The problem:
In the travel log below, list every dish or food item served at the dinner at Frank's and Marion's.

*** Opening of Given passage ***

1830 arrived sooner than anticipated. We were supposed to be at Frank's and Marion's, quickly got ready and were there just a few minutes later for a super delicious meal. They had grilled pieces of entrecote, purchased terrific sauces, had a wonderful salad, fresh bread and, as dessert, tiramisu. It seems all three families are trying to outdo each other in terms of quality of cooking, variety, etc. We felt very spoiled.

Again, it was a late night as we sat with Waltraut and Guenter at their house till about 0100.

August 28, 2006, Monday

We had a relatively early breakfast. Susanne and Johanna came before Susanne had to start work, to say good-bye. Johanna stayed with us. Then Hannes came and a little later Marion and Marie. Frank had left quite a while ago to go to work in Hamburg, a good 90 minute drive in heavy traffic. They hope to fix up their apartment in the building where their company is located so that they can stay in Hamburg for a few days during the week once Marion goes back to work to the office rather than working from home which she has been doing since Marie was born. We chatted for a while, made a few phone calls (to Dockwise, to Hans Nordmann's office, etc.). Guenter and Waltraut drove us to Cuxhaven, an about 30 - 45 minute drive. We dropped off all the things we had packed. Then we ran some other chores before food shopping. We had lunch at the Cuxhaven yacht club, overlooking the harbor. The food was simple but fresh and good, the wine tasted delicious. Guenter and Juergen enjoyed their beer. We said good-bye to Guenter and Waltraut after our food shopping, loaded everything into a cart and from there onto the boat. It began to rain again.

We started to do navigation, read up on some things and were mentally getting ready for the beginning of our "return trip" to LaRochelle with our first stop on the island of Norderney, the island, where Sigi and Antonia had met up with us as a surprise last year when we arrived after our transatlantic voyage.

Around 1800 Juergen tried to turn on our instruments. Nothing worked. He checked all the fuses, nothing. I quickly ran over to the harbor master to ask for a recommendation of an electrician. Someone promised to come either tonight still (though he wanted to finish whatever he was working on) or first thing in the morning. By 2100 we knew he was not to come that evening any more. Juergen checked the wiring diagram and saw the switch for the 12V system. He checked. It had been switched off accidentally when moving something around. Everything was fine!!! We were so glad though he felt embarrassed.

August 29, 2006, Tuesday

We left at 0700 in windy conditions, gray, rainy skies. The seas were short and steep, but the tide was with us down the river Elbe. While we had left about one hour after a few other boats had departed, we soon overtook them. Thank God for a strong engine. The wind was on the nose... the story of our life.

*** Close of Given passage ***
*** Opening of Exercise data ***

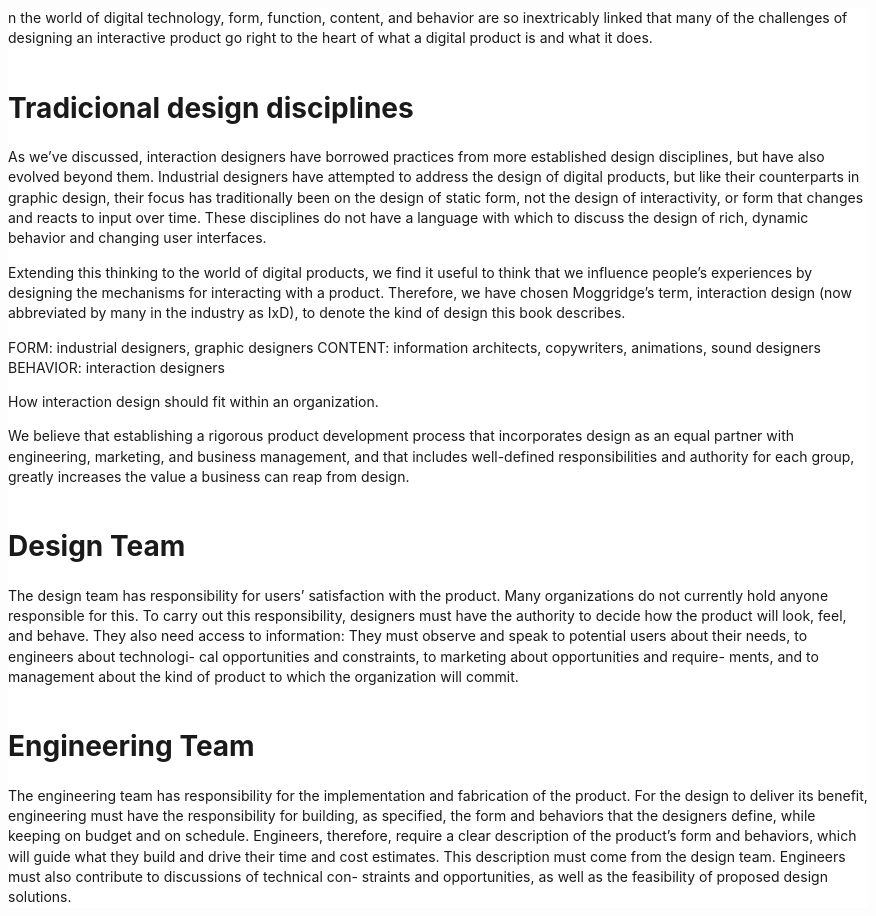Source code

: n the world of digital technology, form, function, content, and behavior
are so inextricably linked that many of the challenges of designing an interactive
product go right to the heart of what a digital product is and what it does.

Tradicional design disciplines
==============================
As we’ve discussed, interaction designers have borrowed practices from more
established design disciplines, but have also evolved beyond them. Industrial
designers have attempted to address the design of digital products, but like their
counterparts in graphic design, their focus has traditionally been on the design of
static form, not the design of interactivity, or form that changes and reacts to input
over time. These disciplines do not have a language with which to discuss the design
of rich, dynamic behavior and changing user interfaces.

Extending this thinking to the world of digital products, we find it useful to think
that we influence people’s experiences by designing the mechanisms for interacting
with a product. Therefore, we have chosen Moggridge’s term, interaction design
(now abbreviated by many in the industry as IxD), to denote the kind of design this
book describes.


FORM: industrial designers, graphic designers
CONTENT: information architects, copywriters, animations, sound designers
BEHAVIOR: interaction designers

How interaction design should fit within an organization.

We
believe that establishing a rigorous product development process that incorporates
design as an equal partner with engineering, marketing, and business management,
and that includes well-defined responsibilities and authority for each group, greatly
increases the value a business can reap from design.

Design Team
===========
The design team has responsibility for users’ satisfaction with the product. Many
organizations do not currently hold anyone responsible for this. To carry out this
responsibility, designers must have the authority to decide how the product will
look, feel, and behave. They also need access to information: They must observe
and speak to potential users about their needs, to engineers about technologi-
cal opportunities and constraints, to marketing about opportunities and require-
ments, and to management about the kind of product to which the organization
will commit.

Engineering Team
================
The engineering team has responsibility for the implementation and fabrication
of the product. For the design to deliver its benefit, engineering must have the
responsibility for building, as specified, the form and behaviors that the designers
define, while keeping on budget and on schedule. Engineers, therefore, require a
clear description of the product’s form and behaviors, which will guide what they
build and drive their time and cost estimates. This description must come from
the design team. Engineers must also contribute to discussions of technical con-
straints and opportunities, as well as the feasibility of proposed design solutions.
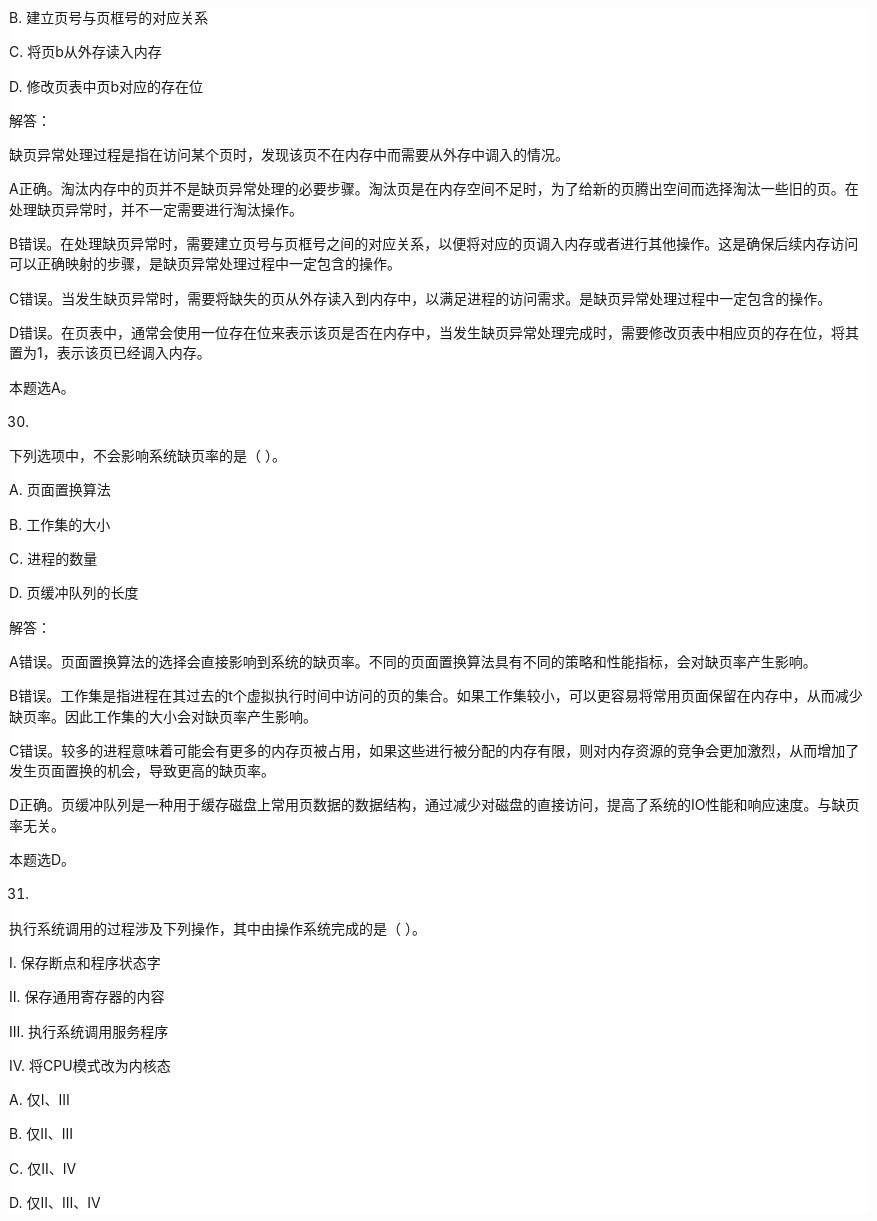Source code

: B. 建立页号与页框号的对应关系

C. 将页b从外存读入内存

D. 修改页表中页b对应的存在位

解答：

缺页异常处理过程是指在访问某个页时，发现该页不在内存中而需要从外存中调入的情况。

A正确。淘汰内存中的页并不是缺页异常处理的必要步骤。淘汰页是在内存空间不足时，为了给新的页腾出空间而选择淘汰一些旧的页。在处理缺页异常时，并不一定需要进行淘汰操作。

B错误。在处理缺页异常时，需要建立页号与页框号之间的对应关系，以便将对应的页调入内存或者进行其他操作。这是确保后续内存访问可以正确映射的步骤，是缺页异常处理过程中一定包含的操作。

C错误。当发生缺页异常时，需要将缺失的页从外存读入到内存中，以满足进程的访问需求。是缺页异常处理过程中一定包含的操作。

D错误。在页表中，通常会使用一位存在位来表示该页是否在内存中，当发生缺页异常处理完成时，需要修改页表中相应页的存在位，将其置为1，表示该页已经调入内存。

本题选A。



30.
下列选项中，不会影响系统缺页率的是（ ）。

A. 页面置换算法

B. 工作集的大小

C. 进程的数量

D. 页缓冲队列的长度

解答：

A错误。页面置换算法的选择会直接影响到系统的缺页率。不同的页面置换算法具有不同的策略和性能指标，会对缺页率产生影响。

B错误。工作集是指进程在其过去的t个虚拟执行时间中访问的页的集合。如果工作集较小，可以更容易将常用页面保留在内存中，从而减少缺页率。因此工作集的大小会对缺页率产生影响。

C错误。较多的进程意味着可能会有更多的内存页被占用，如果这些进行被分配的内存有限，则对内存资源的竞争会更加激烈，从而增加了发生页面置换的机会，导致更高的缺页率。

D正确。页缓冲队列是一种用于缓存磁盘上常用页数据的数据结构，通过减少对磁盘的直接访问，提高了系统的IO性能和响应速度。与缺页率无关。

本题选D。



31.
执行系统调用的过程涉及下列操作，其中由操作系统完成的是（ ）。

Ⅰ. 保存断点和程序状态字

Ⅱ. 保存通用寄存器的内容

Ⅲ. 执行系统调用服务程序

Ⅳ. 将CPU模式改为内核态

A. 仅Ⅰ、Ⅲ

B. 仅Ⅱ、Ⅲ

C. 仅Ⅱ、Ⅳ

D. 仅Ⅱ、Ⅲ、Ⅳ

*** Close of Exercise data ***

Final answer:
- Grilled pieces of entrecote
- Purchased sauces
- Salad
- Fresh bread
- Tiramisu (dessert)